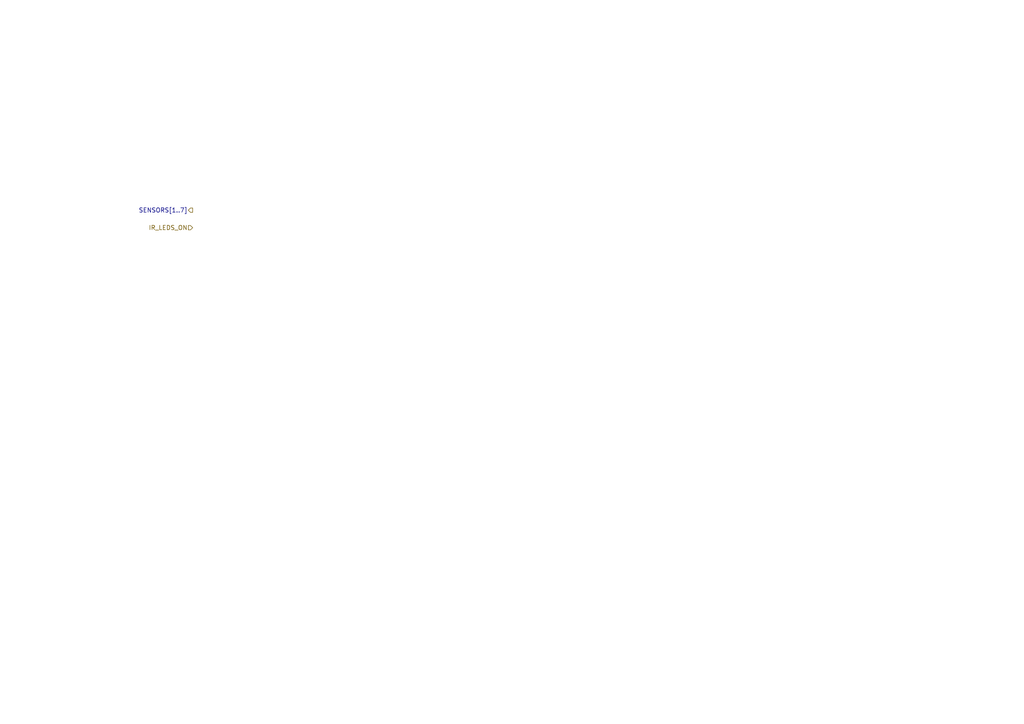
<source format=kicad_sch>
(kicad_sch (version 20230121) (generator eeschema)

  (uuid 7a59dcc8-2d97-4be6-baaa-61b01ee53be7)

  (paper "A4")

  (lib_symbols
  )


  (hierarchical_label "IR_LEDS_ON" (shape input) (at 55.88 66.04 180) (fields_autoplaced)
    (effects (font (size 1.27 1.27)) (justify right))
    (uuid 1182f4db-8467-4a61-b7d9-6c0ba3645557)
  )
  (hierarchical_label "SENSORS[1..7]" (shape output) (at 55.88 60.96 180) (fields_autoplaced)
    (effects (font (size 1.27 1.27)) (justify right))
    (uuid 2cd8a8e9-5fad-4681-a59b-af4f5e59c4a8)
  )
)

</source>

┄┄┄┄┄┄┄┄┄┄

#### The problem
Please extract exactly, and only, the lines from the line containing "(uuid 7a59dcc8-2d97-4be6-baaa-61b01ee53be7)" through the last line of the records.

#### Solution to this problem
  (uuid 7a59dcc8-2d97-4be6-baaa-61b01ee53be7)

  (paper "A4")

  (lib_symbols
  )


  (hierarchical_label "IR_LEDS_ON" (shape input) (at 55.88 66.04 180) (fields_autoplaced)
    (effects (font (size 1.27 1.27)) (justify right))
    (uuid 1182f4db-8467-4a61-b7d9-6c0ba3645557)
  )
  (hierarchical_label "SENSORS[1..7]" (shape output) (at 55.88 60.96 180) (fields_autoplaced)
    (effects (font (size 1.27 1.27)) (justify right))
    (uuid 2cd8a8e9-5fad-4681-a59b-af4f5e59c4a8)
  )
)

</source>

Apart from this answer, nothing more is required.